Room temperature superplasticity in fine/ultrafine-grained Zn-Al alloys with different phase compositions


Demirtas M., YANAR H. , Saray O., PÜRÇEK G.

13th International Conference on Superplasticity in Advanced Materials, ICSAM 2018, Petersburg, Russia, 19 - 22 August 2018, pp.72-77 identifier

Abstract

© 2018 Trans Tech Publications, SwitzerlandThree Zn-Al alloys, namely Zn-22Al, Zn-5Al and Zn-0.3Al, were subjected to equal-channel angular pressing (ECAP), and the effect of ECAP on their microstructure and room temperature (RT) superplastic behavior were investigated in detail referring to previous studies reported by the authors of the current study.
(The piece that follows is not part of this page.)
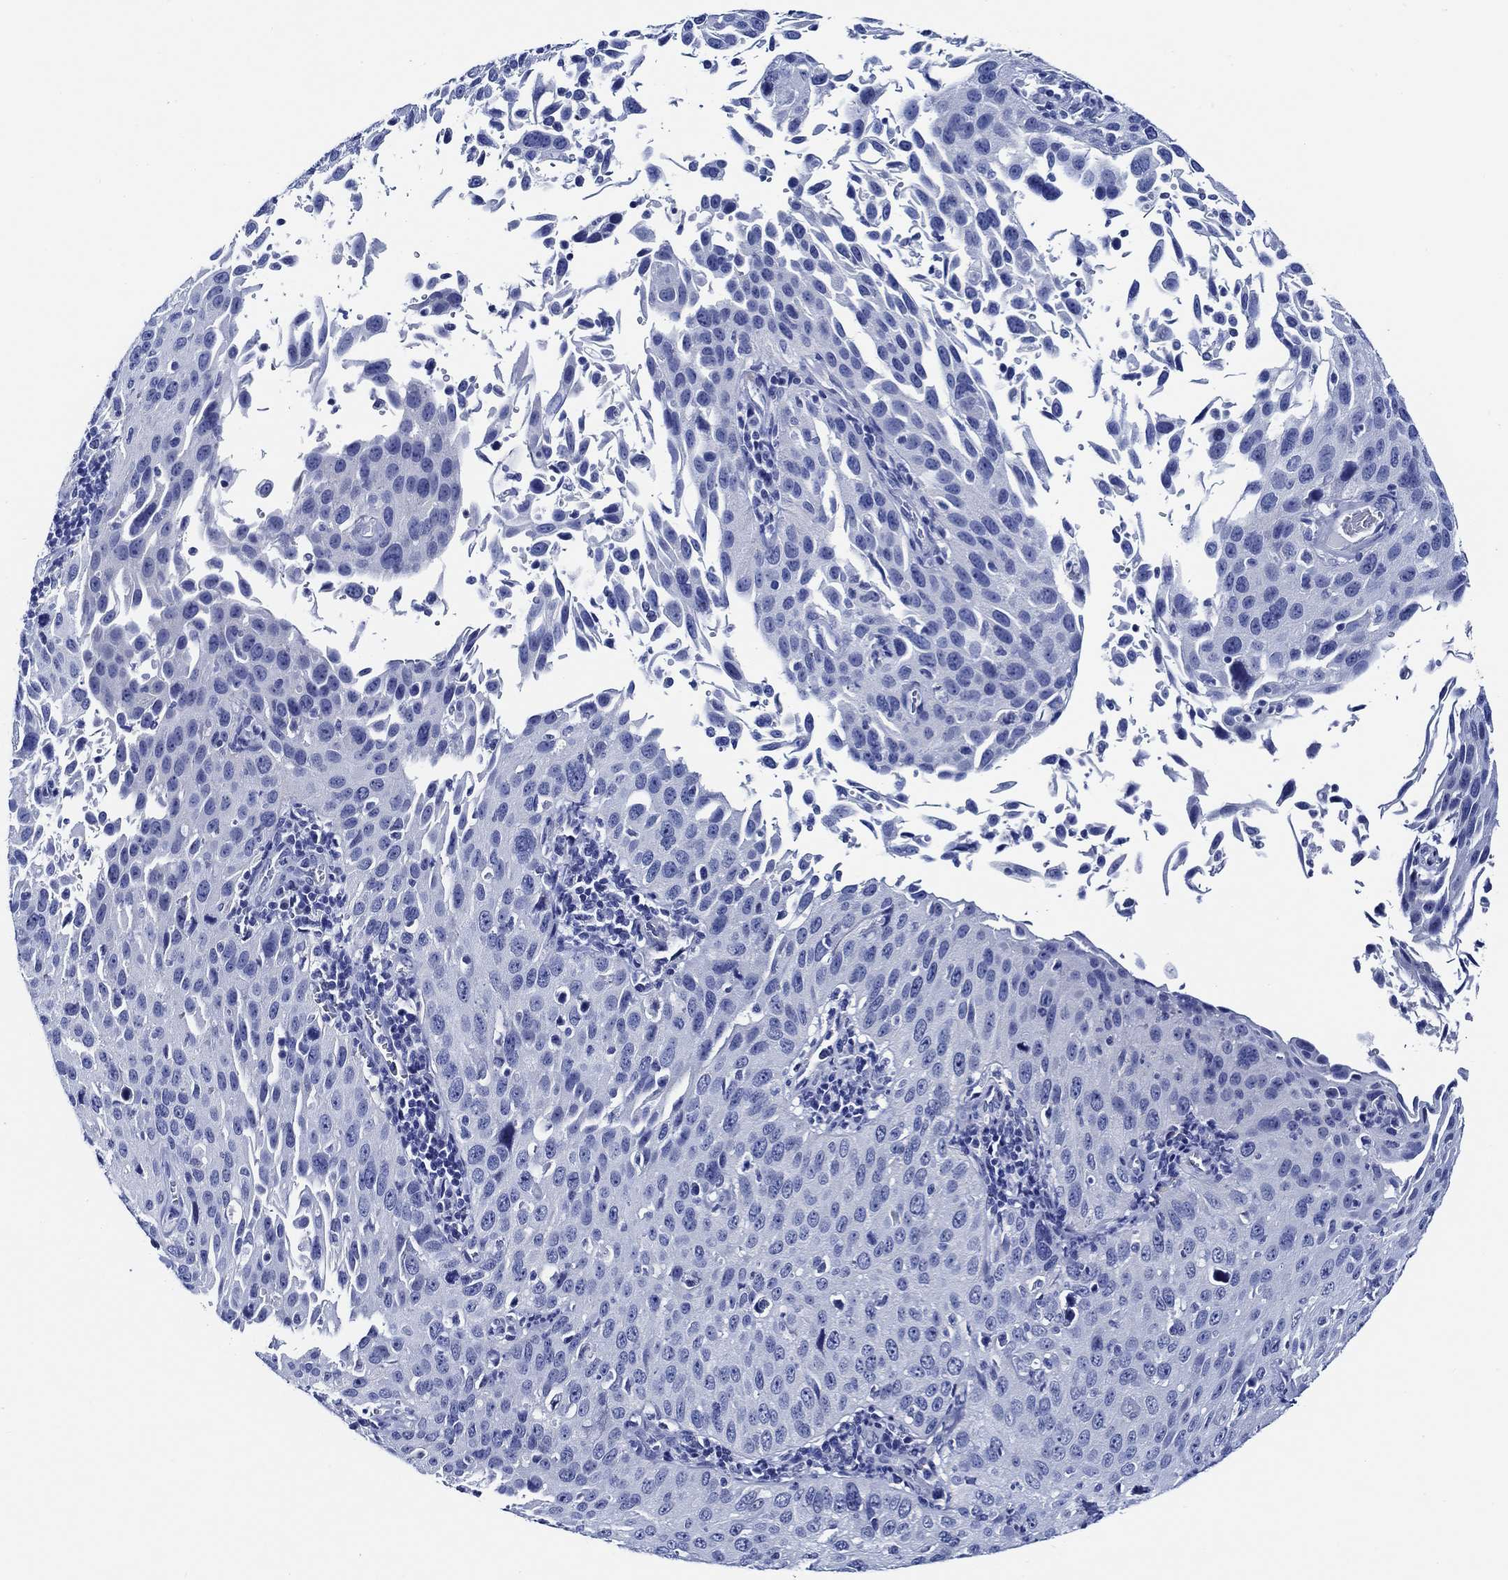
{"staining": {"intensity": "negative", "quantity": "none", "location": "none"}, "tissue": "cervical cancer", "cell_type": "Tumor cells", "image_type": "cancer", "snomed": [{"axis": "morphology", "description": "Squamous cell carcinoma, NOS"}, {"axis": "topography", "description": "Cervix"}], "caption": "IHC image of neoplastic tissue: human cervical squamous cell carcinoma stained with DAB (3,3'-diaminobenzidine) reveals no significant protein expression in tumor cells.", "gene": "WDR62", "patient": {"sex": "female", "age": 26}}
ECAP remarkably refined the microstructures of three alloys as compared to their pre-processed conditions. While the lowest grain size was achieved in Zn-22Al alloy as 200 nm, the grain sizes of Zn-5Al and Zn-0.3Al alloys were ~540 nm and 2 µm, respectively, after ECAP. After the formation of fine/ultrafine-grained (F/UFG) microstructures, all Zn-Al alloys exhibited superplastic behavior at RT and high strain rates. The maximum superplastic elongations were 400%, 520% and 1000% for Zn-22Al, Zn-5Al and Zn-0.3Al alloys, respectively. It is interesting to point out that the highest RT superplastic elongation was obtained in Zn-0.3Al alloy with the largest grain size, while Zn-22Al alloy having the lowest grain size showed the minimum superplastic elongation. This paradox was attributed to the different phase compositions of these alloys. The formation of Al-rich α/α phase boundaries, where grain boundary sliding is minimum comparing to Zn-rich η/η and η/α phase boundaries of Zn-Al alloys, is the lowest level in Zn-0.3Al alloy among all the alloys. Therefore, it can be concluded that if it is desired to achieve high superplastic elongation in Zn-Al alloys at RT, keeping Al content at a possibly minimum level seems to be the most suitable way.